Patients clinically resembling our case III6 were reported on in 1966 by Heston et al. Those researchers presented a family of 19 patients spanning four generations with progressive dementia combined with prominent parkinsonism and pyramidal tract signs. Focal motor findings represented the first sign of neurological abnormality in 2 of the patients personally examined by the authors, manifesting as progressive clumsiness and weakness of their right hands and legs. Symptoms at onset in another patient (IV2) consisted of stiffness and tremor in the left extremities. AD was confirmed pathologically in 4 of the 19 individuals affected. Some EOFAD variants linked to PSEN-1 mutations may express early motor disturbances, such as spastic paraparesis[43, 44] or parkinsonism.[45, 46] Case III6 and those from the Heston et al. family might thus represent another motor disturbance, such as CBS related to PSEN-1 mutations.
Thus far, genetic CBS has been reported in families with autosomal-dominant frontotemporal lobar degeneration (FTLD) linked to progranulin (PGRN) gene mutations, which represent between 5% and 7.9% of all cases in large series. As in our patient III6, CBS in PGRN families may occur in young adults and neurobehavioral abnormalities may be associated at onset. FTLD may underlie a wide range of clinical presentations; in contrast, 2 of the 3 family members described here presented with a pure amnestic disorder. Mutations in the MAPT gene have been demonstrated in a sporadic case of CBD and in 2 elderly first cousins, 1 of whom had additional pathological findings consistent with AD.
Pathogenic C9orf72 repeat expansions are rarely found in patients with CBS and diverse forms of parkinsonism. A study screening 37 patients with CBS features for this gene found repeat expansions in only 3 patients. However, a positive family history of FTLD or of motor neuron disease in a CBS patient would justify screening for this mutation.As a result, we propose testing for PSEN-1, PGRN, MAPT, and C9of72 gene mutations, particularly in patients with CBS and a positive family history suggesting a neurodegenerative condition.[55, 56]
Predicting the underlying pathology in CBS-AD has proved difficult, although it might be theoretically possible in cases linked to mutations in the presenilin genes. We conclude that CBS may represent an atypical clinical presentation in autosomal-dominant EOFAD. In addition, evidence of mutations linked to the PSEN-1 gene may represent a unique opportunity to predict Alzheimer-type pathology in vivo.

++++++++++

• _Tasks_:
1 – According to the CBS text, in how many of the 19 affected individuals in the Heston et al. family was AD confirmed pathologically?
2 – Quote the CBS text, everything from "Thus far, genetic" down to "consistent with AD.".
3 – According to the CBS text, which symptoms were the first signs at onset in the Heston et al. patients who are individually described?

++++++++++

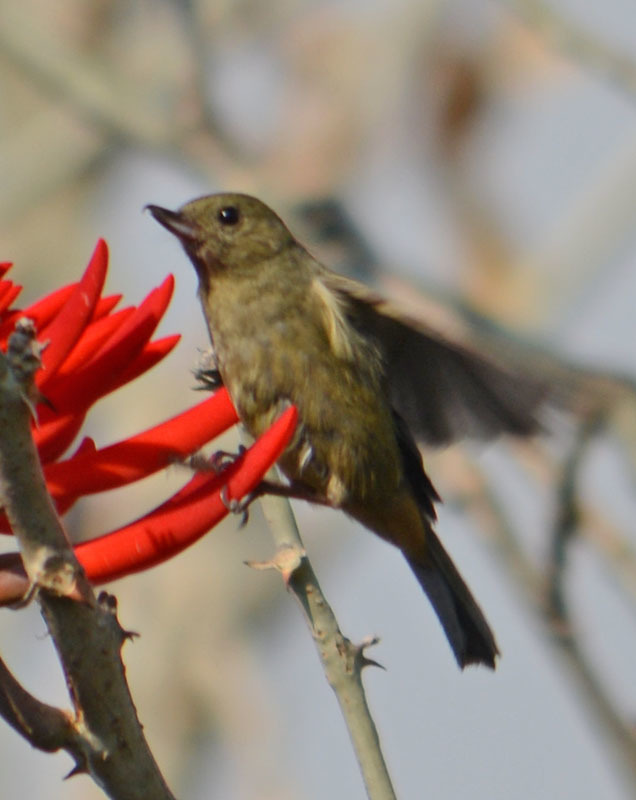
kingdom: Animalia
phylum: Chordata
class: Aves
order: Passeriformes
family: Thraupidae
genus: Diglossa
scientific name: Diglossa baritula
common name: Cinnamon-bellied flowerpiercer
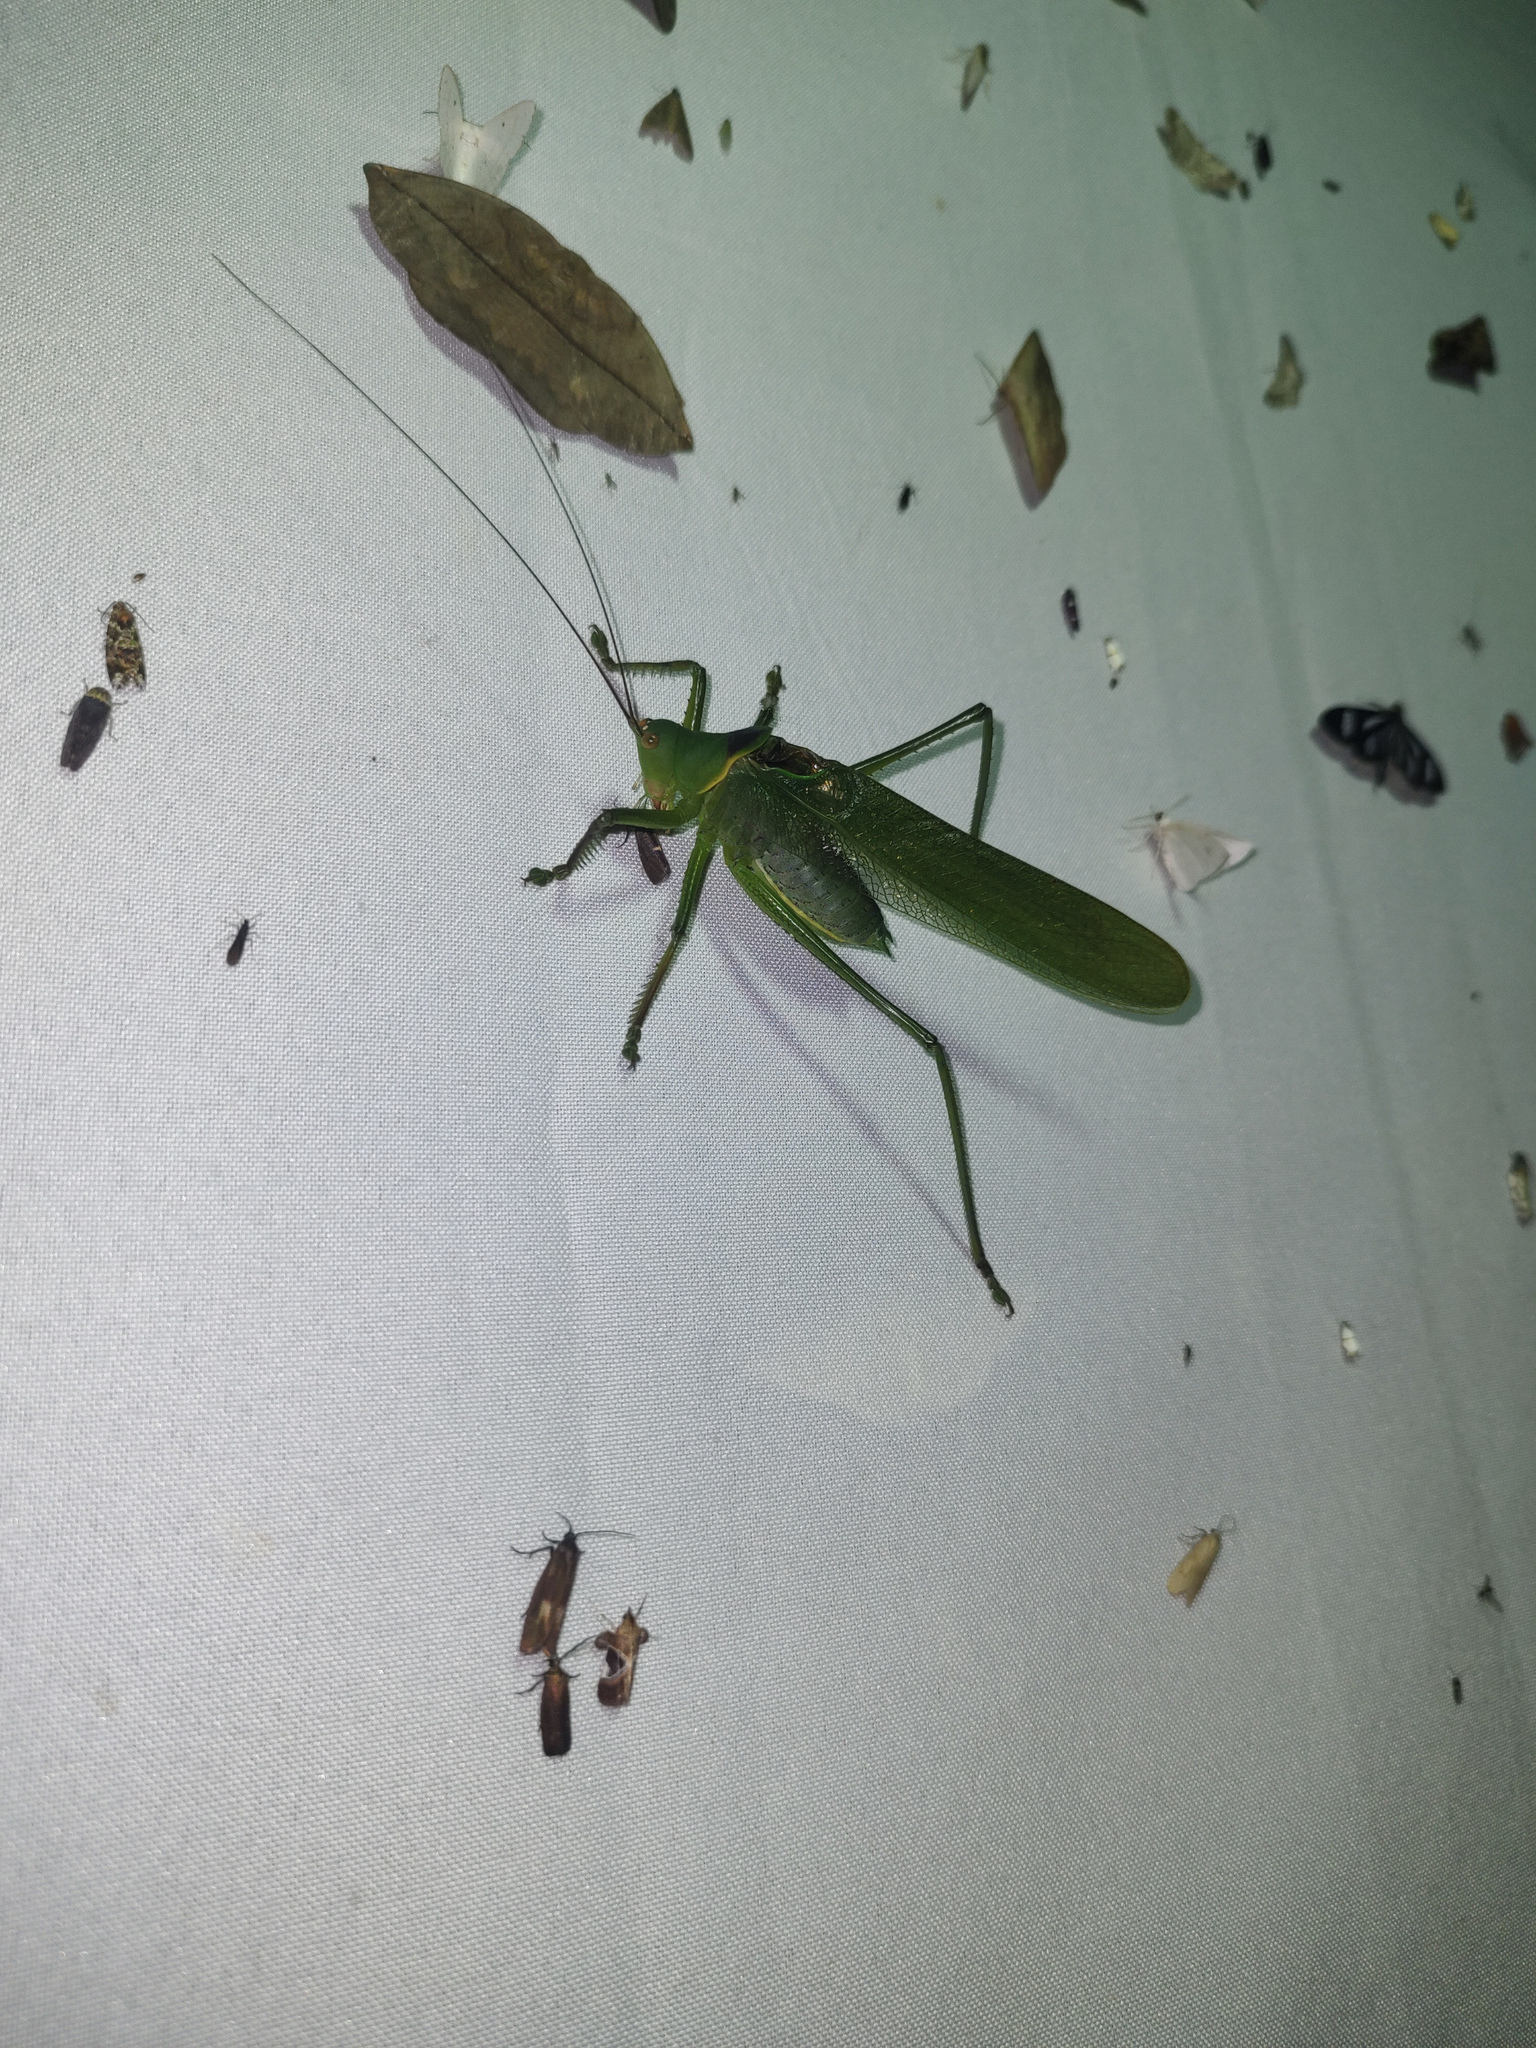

++++++++++

• _Responses_:
1 – Four.

2 –
Thus far, genetic CBS has been reported in families with autosomal-dominant frontotemporal lobar degeneration (FTLD) linked to progranulin (PGRN) gene mutations, which represent between 5% and 7.9% of all cases in large series. As in our patient III6, CBS in PGRN families may occur in young adults and neurobehavioral abnormalities may be associated at onset. FTLD may underlie a wide range of clinical presentations; in contrast, 2 of the 3 family members described here presented with a pure amnestic disorder. Mutations in the MAPT gene have been demonstrated in a sporadic case of CBD and in 2 elderly first cousins, 1 of whom had additional pathological findings consistent with AD.

3 – Progressive clumsiness, weakness, stiffness and tremor.